Q: My husband will be 65 on May 2. I turn 65 in August. Would we be eligible to apply for the restricted application based on the new rules? We would like to start Social Security at full retirement age (66) in 2017, but I would also like to take advantage of the restricted application option and delay my benefit until age 70. Some articles refer to being eligible if born before 1954, but others refer to a need to already be collecting Social Security before you can apply, and all apps need to be filed prior to May 1, 2016. Can you clarify? — Alice Matthews, Los Angeles
A: For what it’s worth, you’re not alone. Many are confused about changes to Social Security laws regarding claiming retirement and spousal benefits, says Ted Sarenski, CEO of Blue Ocean Strategic Capital in Syracuse, N.Y., and author of The CPA’s Guide to Social Security Planning.
The Bipartisan Budget Act of 2015 made several changes to the Social Security Act, in effect closing two complex loopholes used primarily by married couples: 1) the timing of multiple benefits (also called “deemed filing”) and 2) voluntary suspension of benefits (also called “file and suspend”). Read What do the Recent Social Security Claiming Changes Mean for Me? and What You Need to Know About the New Laws for Claiming Retirement Benefits.
File and suspend deadline is April 29
The file-and-suspend application allowed someone at full retirement age (currently 66) to apply for benefits and then suspend receiving them to a later date in order to give them time to grow. When you finally do start collecting, the amount could be up to 32% higher. In the meantime, the person's spouse or qualifying child could start collecting a benefit right away based on the filer's record, Sarenski says.
But that loophole closes on April 29, 2016. That’s the last day someone 66 or older by that date can file and suspend with the spousal benefits strategy in mind, says Sarenski.
Under the new law, if you submit a request to suspend your benefits to earn delayed retirement credits on or after April 30, 2016, no one else will be able to get auxiliary benefits based on your own Social Security record, according to the Social Security Administration (SSA).
So, technically, people can still file and suspend after April 30, but their spouses and qualifying children can't file for benefits unless the worker whose record they are collecting on is also collecting his or her own benefit, says Sarenski.
A restricted application strategy lets a lower-earning spouse collect a spousal benefit while allowing their own benefit to grow through delayed retirement credits until age 70.

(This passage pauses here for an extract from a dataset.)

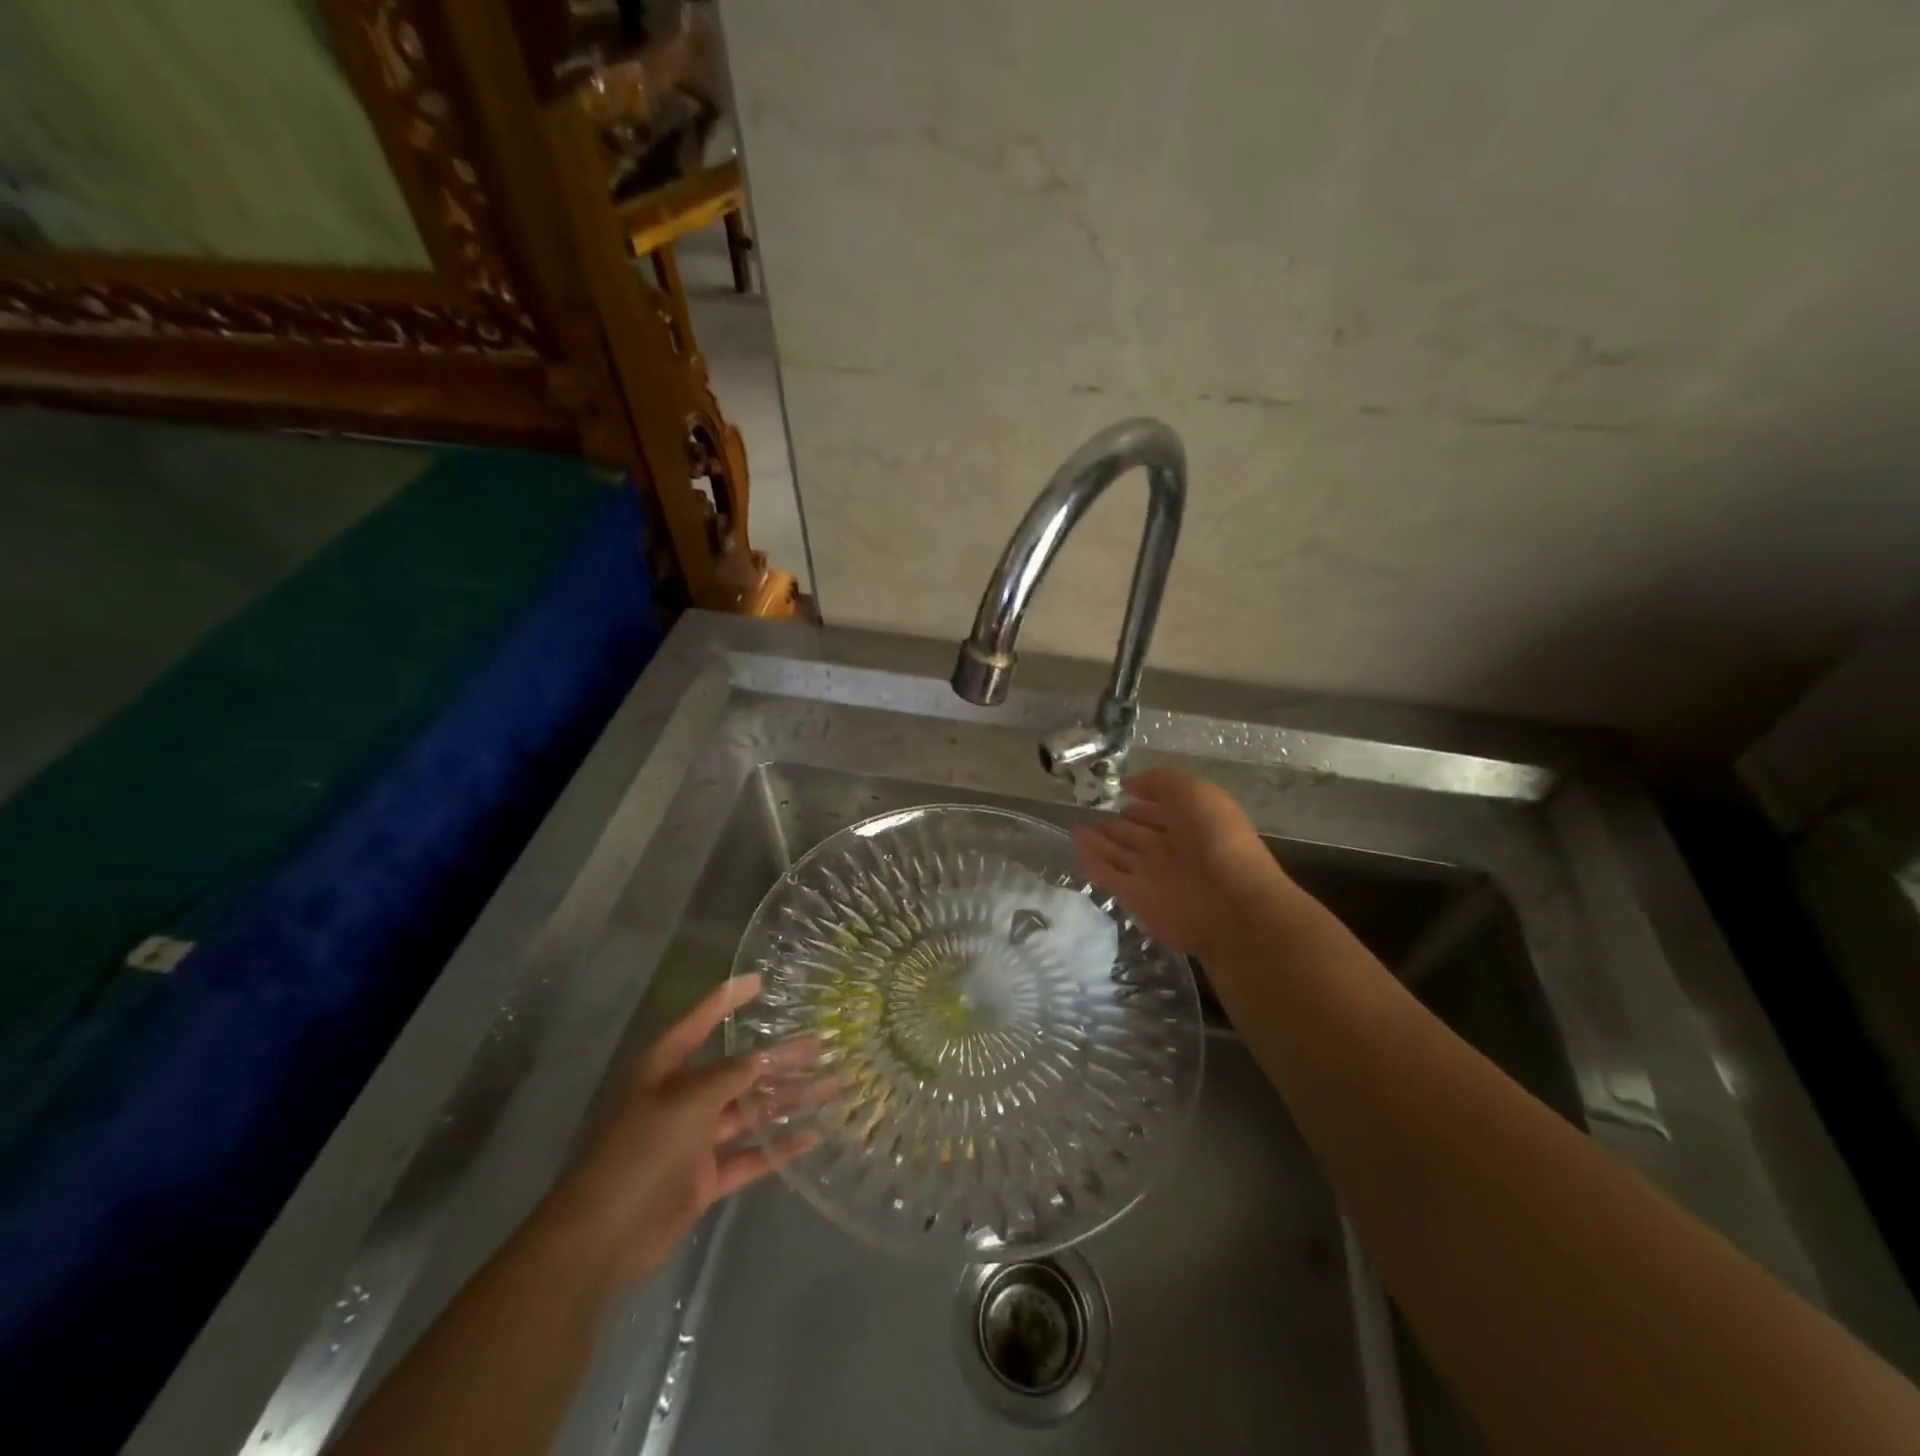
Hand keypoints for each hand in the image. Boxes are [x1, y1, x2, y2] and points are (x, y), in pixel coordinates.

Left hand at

Here the date you need to know is Jan. 1, 1954. If you were born on that day or before, then you can still use this strategy once you reach FRA. If your birthdate is Jan. 2, 1954, or later, you're out of luck.
In your case, you and your husband were each at least 62 by the end of 2015. And that means you are both eligible to file for "spousal benefits only" at your FRA, says Sarenski.
Note, however, that only one person of a couple can apply for spousal benefits, says Sarenski. The other person needs to apply for their own benefit and be collecting that benefit in order for it to work, he says.
So, here’s Sarenski’s advice: Your husband will turn 66 in May of 2017 and will begin collecting his benefit. In August of 2017 you will apply for spousal benefits only on your husband’s record and begin collecting one-half of his benefit.
When you turn 70, you will switch to your own benefit, which will be 32% higher than what you would have received on your own work record at age 66. Whoever lives longer, you or your husband, will keep your higher benefit for the rest of their life.
Another option to consider, assuming that your husband had the higher earnings, would be for you to file for your earned benefits in August of this year and then have your husband file for spousal benefits, but he does this as a restricted application to exclude his earned benefits. At age 70, your husband could then file for his earned benefits. According to Financial Engines, this strategy could increase your household’s lifetime benefits by 12%.